Excerpts from a dataset
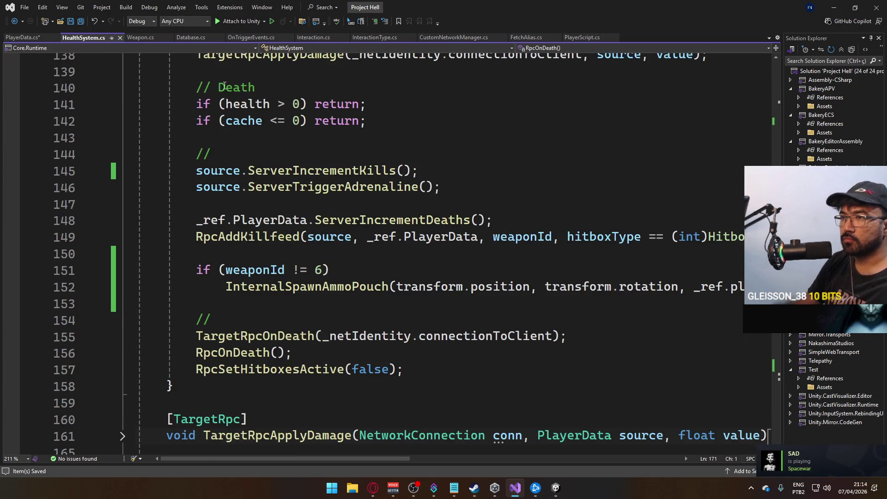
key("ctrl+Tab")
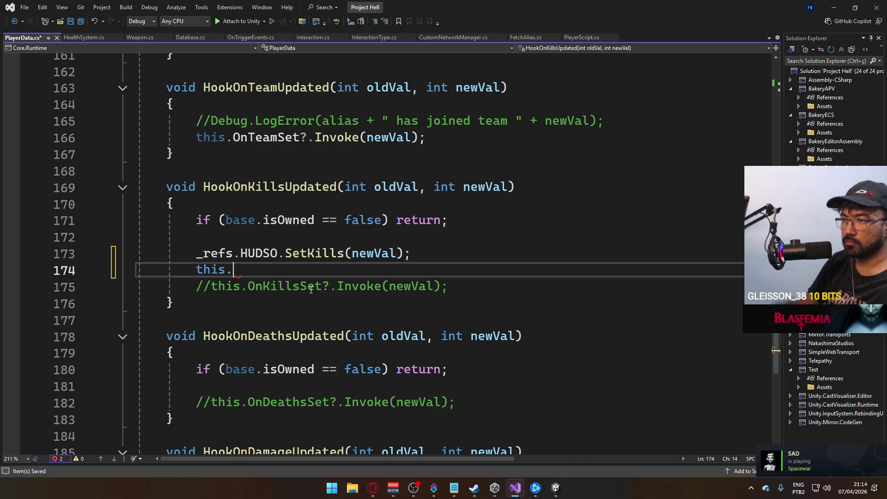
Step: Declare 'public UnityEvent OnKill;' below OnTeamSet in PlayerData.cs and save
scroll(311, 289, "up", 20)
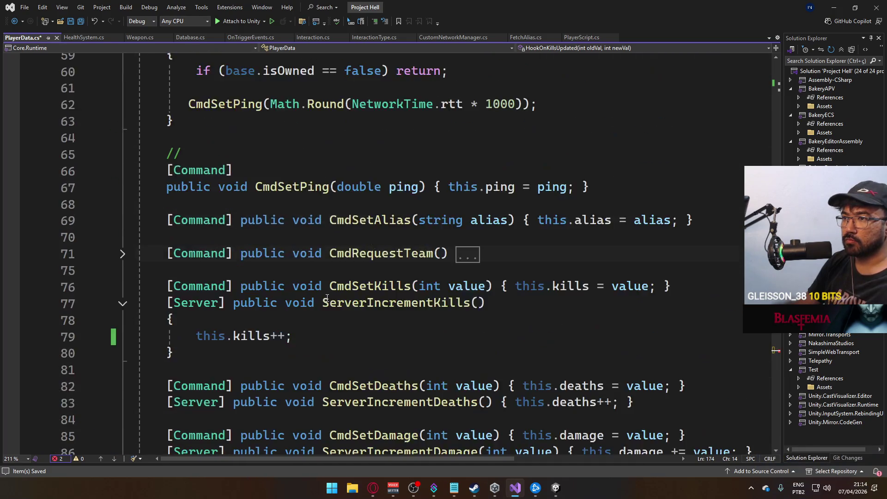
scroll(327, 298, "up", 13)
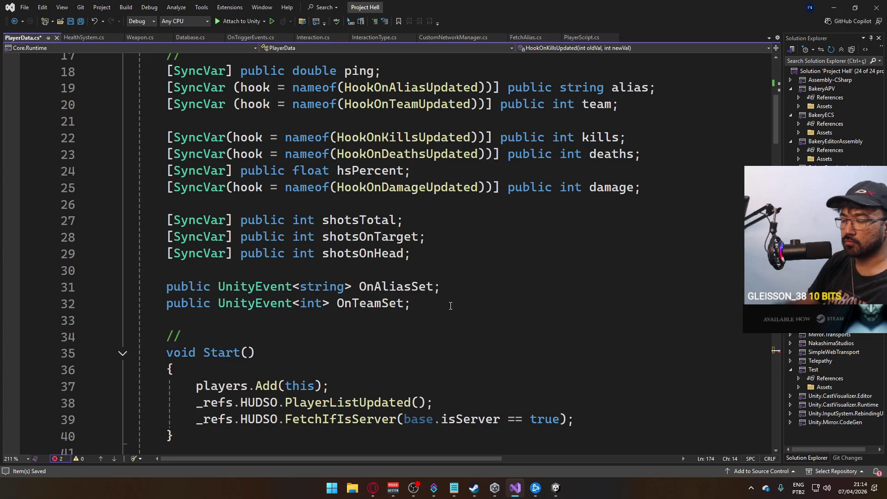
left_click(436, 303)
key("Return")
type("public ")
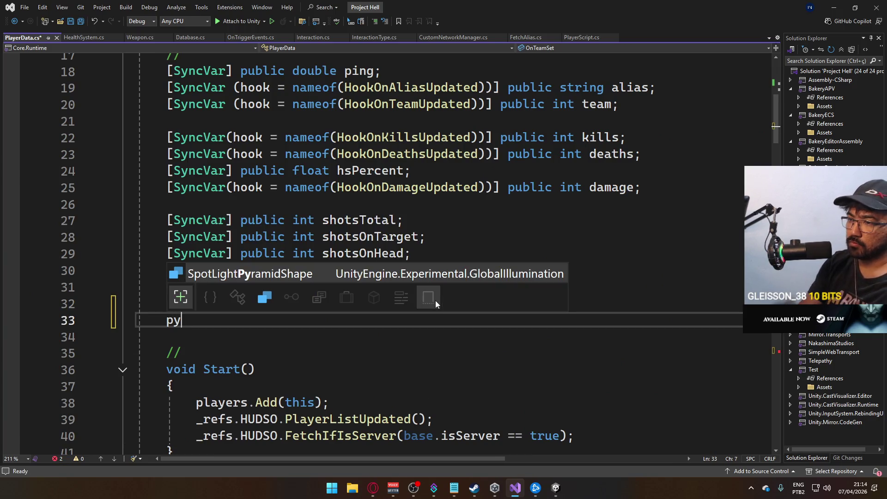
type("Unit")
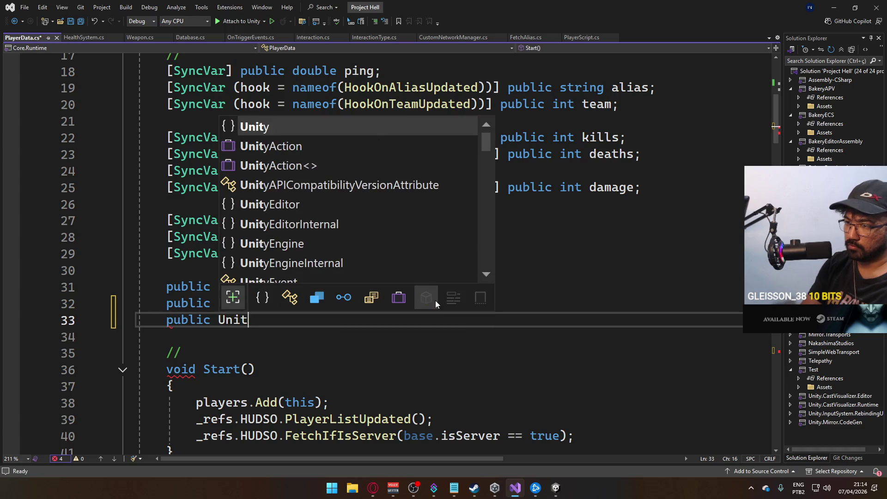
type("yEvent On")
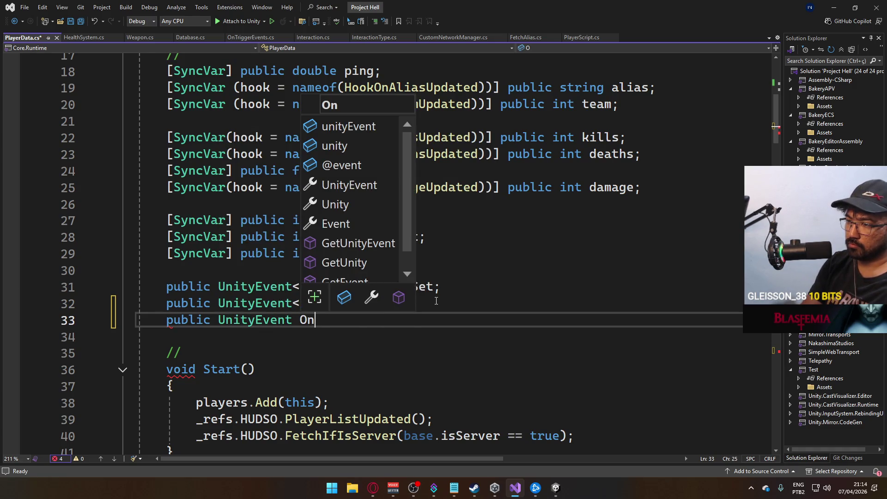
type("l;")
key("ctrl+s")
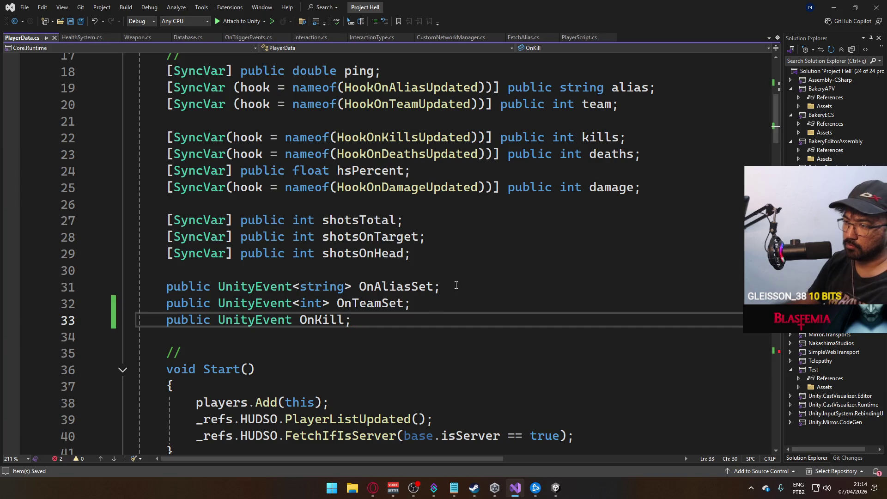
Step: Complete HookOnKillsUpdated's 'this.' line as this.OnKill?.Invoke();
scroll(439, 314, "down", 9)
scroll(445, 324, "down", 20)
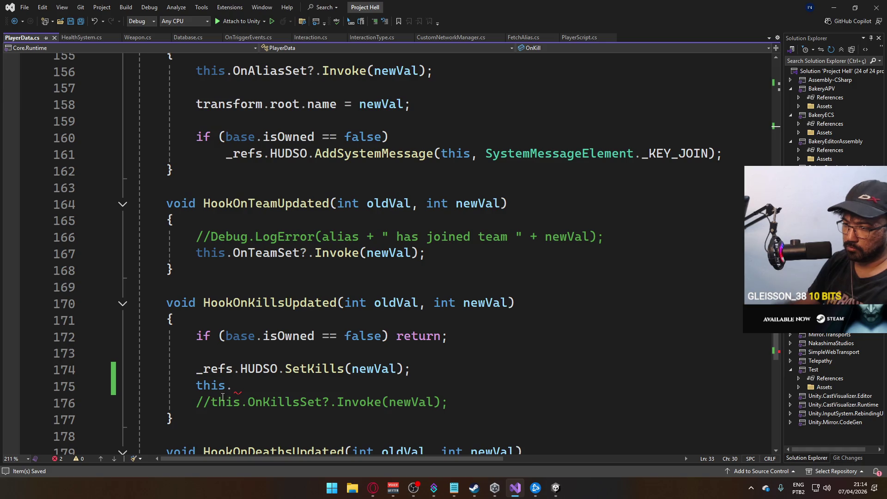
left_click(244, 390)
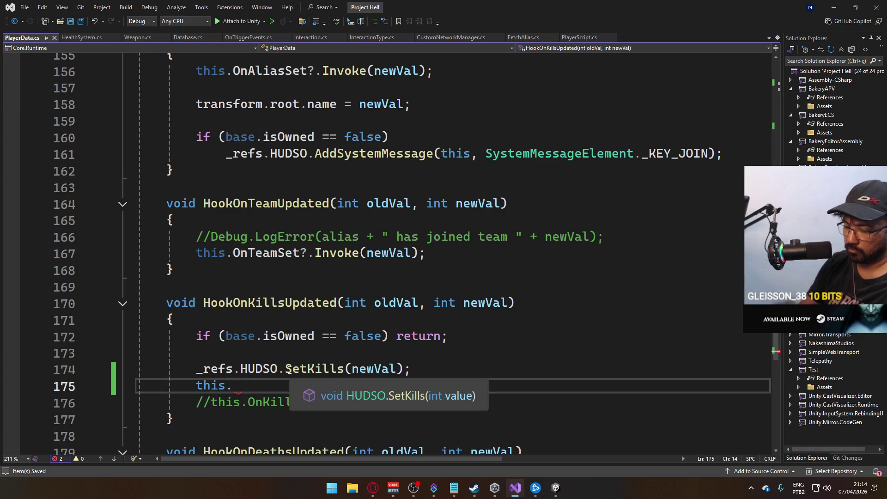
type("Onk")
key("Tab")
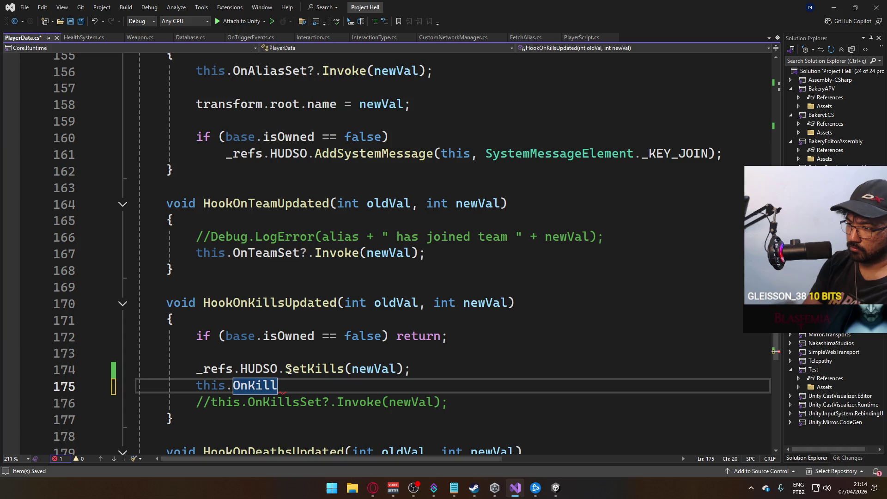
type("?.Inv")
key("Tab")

EXERCISE GOAL - Without the pictures, give back the entries exactly.

ANSWER SPACE -
key("ctrl+Tab")
Step: Declare 'public UnityEvent OnKill;' below OnTeamSet in PlayerData.cs and save
scroll(311, 289, "up", 20)
scroll(327, 298, "up", 13)
left_click(436, 303)
key("Return")
type("public ")
type("Unit")
type("yEvent On")
type("l;")
key("ctrl+s")
Step: Complete HookOnKillsUpdated's 'this.' line as this.OnKill?.Invoke();
scroll(439, 314, "down", 9)
scroll(445, 324, "down", 20)
left_click(244, 390)
type("Onk")
key("Tab")
type("?.Inv")
key("Tab")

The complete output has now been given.